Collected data

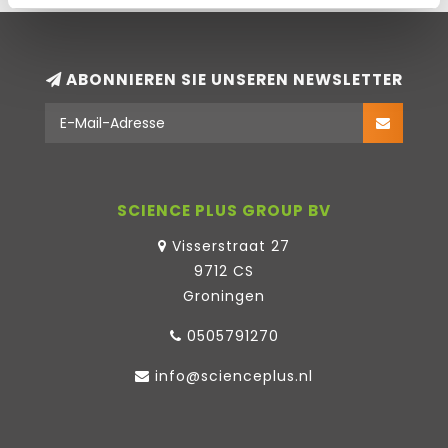
ABONNIEREN SIE UNSEREN NEWSLETTER
SCIENCE PLUS GROUP BV
Visserstraat 27
9712 CS
Groningen
0505791270
info@scienceplus.nl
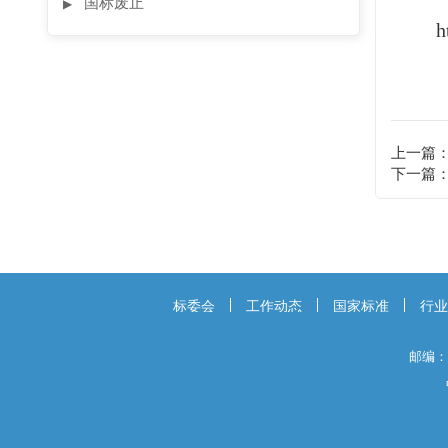
国标废止
▶
h
上一篇
下一篇
标委会
工作动态
国家标准
行业
邮编：2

- **WHAT YOU NEED TO DO**: No picture should be included when the data are set down again exactly.

- **PROBLEM SOLUTION**:
ABONNIEREN SIE UNSEREN NEWSLETTER
SCIENCE PLUS GROUP BV
Visserstraat 27
9712 CS
Groningen
0505791270
info@scienceplus.nl
国标废止
▶
h
上一篇
下一篇
标委会
工作动态
国家标准
行业
邮编：2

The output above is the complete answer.